**How to complete this task**: List every layer name beginning with "DEM30_" that the raster stack code below passes to stack().

ApPl_stack <- stack(COST_DIST_ECOTONE, COST_DIST_HEA, COST_DIST_MEDSTR, COST_DIST_RIV_COAST, DEM30_ASP_RE_2, DEM30_ASP_RE_3, DEM30_ASP_RE_4, DEM30_ASP_RE_5, DEM30_M, DEM30_SLOPE, LOC_REL_RE, LOC_SD_SLOPE, SSURGO_ESRI_DRAINAGE_RE_2, SSURGO_ESRI_DRAINAGE_RE_3, SSURGO_ESRI_DRAINAGE_RE_4, SSURGO_ESRI_DRAINAGE_RE_5, SSURGO_ESRI_DRAINAGE_RE_6, SSURGO_ESRI_EROSION_RE_2, SSURGO_ESRI_EROSION_RE_3, SSURGO_ESRI_EROSION_RE_4, SSURGO_ESRI_LOC_DIV, SSURGO_ESRI_NATIVEVEG_2, SSURGO_ESRI_NATIVEVEG_3, SSURGO_PH)

However, trying to use this raster stack ApPl_stack in raster::predict() fails with the following error:

ApPl_prob <- raster::predict(rf1, newdata=ApPl_stack, type="prob")

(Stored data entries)
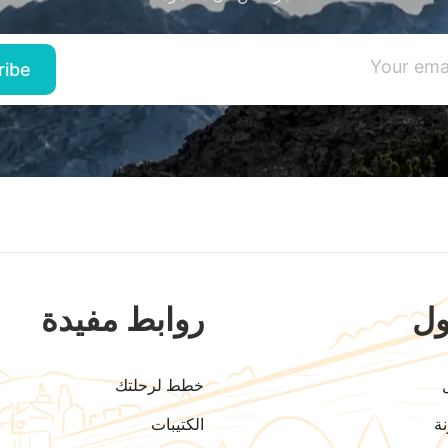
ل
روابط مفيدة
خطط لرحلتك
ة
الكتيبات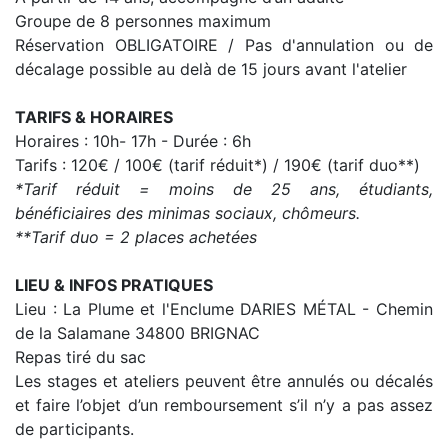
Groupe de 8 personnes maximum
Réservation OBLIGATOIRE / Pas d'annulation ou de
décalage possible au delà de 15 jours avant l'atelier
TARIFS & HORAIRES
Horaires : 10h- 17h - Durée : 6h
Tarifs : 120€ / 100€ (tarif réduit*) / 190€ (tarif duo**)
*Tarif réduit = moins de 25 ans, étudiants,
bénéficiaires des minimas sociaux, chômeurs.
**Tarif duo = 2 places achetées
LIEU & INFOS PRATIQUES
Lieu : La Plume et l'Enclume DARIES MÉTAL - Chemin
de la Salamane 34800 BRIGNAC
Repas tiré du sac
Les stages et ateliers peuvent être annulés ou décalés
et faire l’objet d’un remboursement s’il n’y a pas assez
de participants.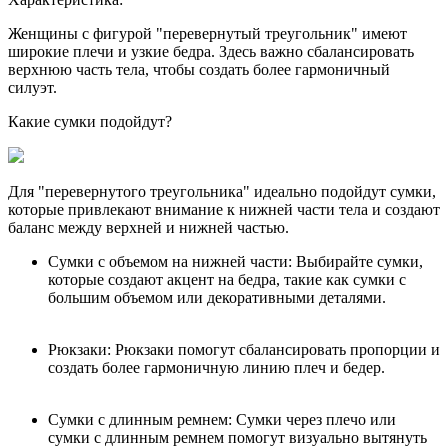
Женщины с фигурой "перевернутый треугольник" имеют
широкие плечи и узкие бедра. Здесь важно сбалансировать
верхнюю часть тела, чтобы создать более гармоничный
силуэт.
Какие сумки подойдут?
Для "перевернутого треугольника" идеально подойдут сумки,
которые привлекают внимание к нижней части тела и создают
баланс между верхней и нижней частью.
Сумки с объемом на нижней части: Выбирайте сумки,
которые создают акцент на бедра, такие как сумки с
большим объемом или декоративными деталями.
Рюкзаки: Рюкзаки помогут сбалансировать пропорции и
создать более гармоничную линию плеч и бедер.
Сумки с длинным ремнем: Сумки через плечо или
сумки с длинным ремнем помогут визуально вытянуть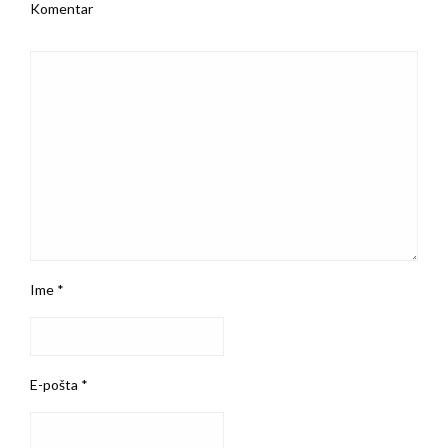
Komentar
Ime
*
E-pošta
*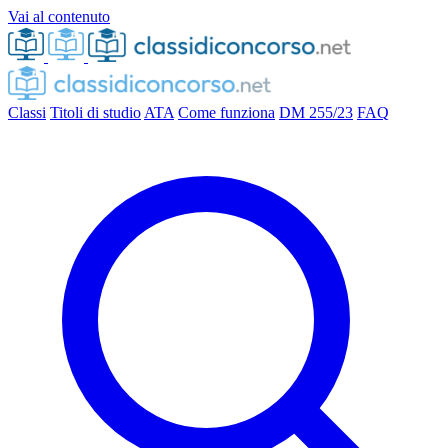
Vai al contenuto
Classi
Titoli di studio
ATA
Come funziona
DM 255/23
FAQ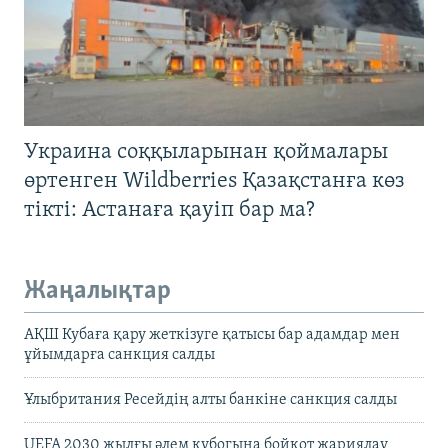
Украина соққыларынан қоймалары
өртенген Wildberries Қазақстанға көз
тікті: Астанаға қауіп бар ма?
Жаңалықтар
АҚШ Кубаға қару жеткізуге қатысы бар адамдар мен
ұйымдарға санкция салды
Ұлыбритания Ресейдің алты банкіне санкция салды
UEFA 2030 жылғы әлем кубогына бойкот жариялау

**Solution below**: DEM30_ASP_RE_2, DEM30_ASP_RE_3, DEM30_ASP_RE_4, DEM30_ASP_RE_5, DEM30_M, DEM30_SLOPE